It may sound almost futuristic and akin to something straight out of a Sci-Fi movie, but the reality is mining in space might be closer than you think. Prestigious British automobile maker Rolls-Royce is taking the first small step for mining as it reveals to The Mail on Sunday that it’s developing a nuclear reactor that could open up mining on the Moon and even Mars.
Earlier this year, the company teased its nuclear plans with the UK Space Agency, hinting at its ongoing nuclear power studies and research into the opportunities nuclear power holds for the future. Rolls-Royce’s Head of its defence division, Dave Gordon, told The Mail on Sunday how, in theory, a micro-nuclear reactor could enable rockets to be launched at high speeds in space and that this discovery then opens doors to the possibility of providing energy for drilling, processing, and storage for mining on the Moon and Mars.
Mining the Moon may be closer than we think
But what resources could the Moon and Mars possibly hold that would be of value down on Earth? Well, natural resources such as water can be mined before being converted into precious fuel for rockets, and elements and metals unique to the Moon hold the potential to be used to provide energy and develop new electrical commodities.
“If we were having this conversation a couple of years ago, you’d have looked at me in a bemused way,” Gordon said to the MoS. “But now, because of the work that companies like [Bezos’s] Blue Origin and [Musk’s] SpaceX are doing, it suddenly becomes not just credible, but actually there’s a demand there.
“We’re the only company that does mechanical, electrical and nuclear.
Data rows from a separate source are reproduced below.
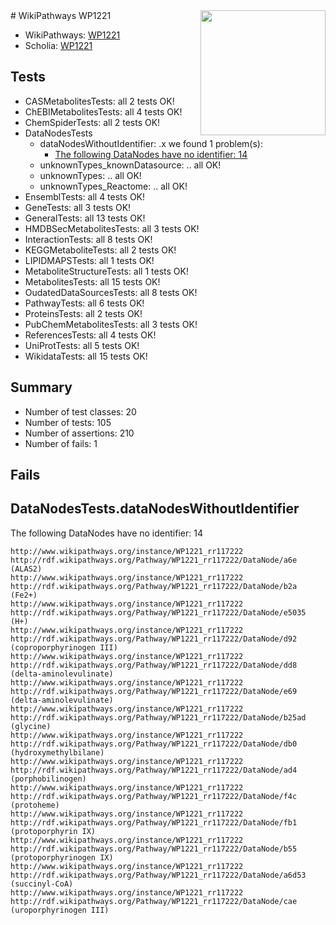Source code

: <img style="float: right; width: 200px" src="https://upload.wikimedia.org/wikipedia/commons/thumb/8/83/Wplogo_with_text_500.png/640px-Wplogo_with_text_500.png" />
# WikiPathways WP1221

* WikiPathways: [WP1221](https://new.wikipathways.org/pathways/WP1221)
* Scholia: [WP1221](https://scholia.toolforge.org/wikipathways/WP1221)
## Tests
* CASMetabolitesTests: all 2 tests OK!
* ChEBIMetabolitesTests: all 4 tests OK!
* ChemSpiderTests: all 2 tests OK!
* DataNodesTests
    * dataNodesWithoutIdentifier: .x we found 1 problem(s):
        * [The following DataNodes have no identifier: 14](#8792c494)
    * unknownTypes_knownDatasource: .. all OK!
    * unknownTypes: .. all OK!
    * unknownTypes_Reactome: .. all OK!
* EnsemblTests: all 4 tests OK!
* GeneTests: all 3 tests OK!
* GeneralTests: all 13 tests OK!
* HMDBSecMetabolitesTests: all 3 tests OK!
* InteractionTests: all 8 tests OK!
* KEGGMetaboliteTests: all 2 tests OK!
* LIPIDMAPSTests: all 1 tests OK!
* MetaboliteStructureTests: all 1 tests OK!
* MetabolitesTests: all 15 tests OK!
* OudatedDataSourcesTests: all 8 tests OK!
* PathwayTests: all 6 tests OK!
* ProteinsTests: all 2 tests OK!
* PubChemMetabolitesTests: all 3 tests OK!
* ReferencesTests: all 4 tests OK!
* UniProtTests: all 5 tests OK!
* WikidataTests: all 15 tests OK!


## Summary

* Number of test classes: 20
* Number of tests: 105
* Number of assertions: 210
* Number of fails: 1

## Fails

<a name="8792c494" />

## DataNodesTests.dataNodesWithoutIdentifier

The following DataNodes have no identifier: 14
```
http://www.wikipathways.org/instance/WP1221_rr117222 http://rdf.wikipathways.org/Pathway/WP1221_rr117222/DataNode/a6e (ALAS2)
http://www.wikipathways.org/instance/WP1221_rr117222 http://rdf.wikipathways.org/Pathway/WP1221_rr117222/DataNode/b2a (Fe2+)
http://www.wikipathways.org/instance/WP1221_rr117222 http://rdf.wikipathways.org/Pathway/WP1221_rr117222/DataNode/e5035 (H+)
http://www.wikipathways.org/instance/WP1221_rr117222 http://rdf.wikipathways.org/Pathway/WP1221_rr117222/DataNode/d92 (coproporphyrinogen III)
http://www.wikipathways.org/instance/WP1221_rr117222 http://rdf.wikipathways.org/Pathway/WP1221_rr117222/DataNode/dd8 (delta-aminolevulinate)
http://www.wikipathways.org/instance/WP1221_rr117222 http://rdf.wikipathways.org/Pathway/WP1221_rr117222/DataNode/e69 (delta-aminolevulinate)
http://www.wikipathways.org/instance/WP1221_rr117222 http://rdf.wikipathways.org/Pathway/WP1221_rr117222/DataNode/b25ad (glycine)
http://www.wikipathways.org/instance/WP1221_rr117222 http://rdf.wikipathways.org/Pathway/WP1221_rr117222/DataNode/db0 (hydroxymethylbilane)
http://www.wikipathways.org/instance/WP1221_rr117222 http://rdf.wikipathways.org/Pathway/WP1221_rr117222/DataNode/ad4 (porphobilinogen)
http://www.wikipathways.org/instance/WP1221_rr117222 http://rdf.wikipathways.org/Pathway/WP1221_rr117222/DataNode/f4c (protoheme)
http://www.wikipathways.org/instance/WP1221_rr117222 http://rdf.wikipathways.org/Pathway/WP1221_rr117222/DataNode/fb1 (protoporphyrin IX)
http://www.wikipathways.org/instance/WP1221_rr117222 http://rdf.wikipathways.org/Pathway/WP1221_rr117222/DataNode/b55 (protoporphyrinogen IX)
http://www.wikipathways.org/instance/WP1221_rr117222 http://rdf.wikipathways.org/Pathway/WP1221_rr117222/DataNode/a6d53 (succinyl-CoA)
http://www.wikipathways.org/instance/WP1221_rr117222 http://rdf.wikipathways.org/Pathway/WP1221_rr117222/DataNode/cae (uroporphyrinogen III)
```


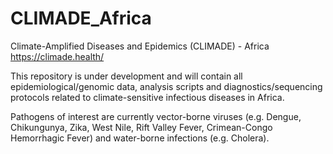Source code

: # CLIMADE_Africa

Climate-Amplified Diseases and Epidemics (CLIMADE) - Africa
https://climade.health/

This repository is under development and will contain all epidemiological/genomic data, analysis scripts and diagnostics/sequencing protocols related to climate-sensitive infectious diseases in Africa. 

Pathogens of interest are currently vector-borne viruses (e.g. Dengue, Chikungunya, Zika, West Nile, Rift Valley Fever, Crimean-Congo Hemorrhagic Fever) and water-borne infections (e.g. Cholera).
We’re the only one that does a full end-to-end lifecycle of nuclear capability.”
Nuclear reactor opens doors for space mining
According to Gordon, there’s a drastic need for rare earth metals on Earth, and the Moon’s main resources - which include Helium-3, an element used in nuclear fusion - could prove valuable for future space explorations, with the Moon even being pipped as a refuelling station.
“There’s a huge shortage of rare earth metals. We know they exist on other planets because they all formed from the same thing. This genuinely isn’t rocket science. So mining asteroids, the Moon and Mars will happen, hopefully, in my lifetime.”
Rolls-Royce is optimistic that it can introduce a demonstration of its vehicle by 2030, resulting in roughly 10,000 jobs being created across the supply chain within the UK.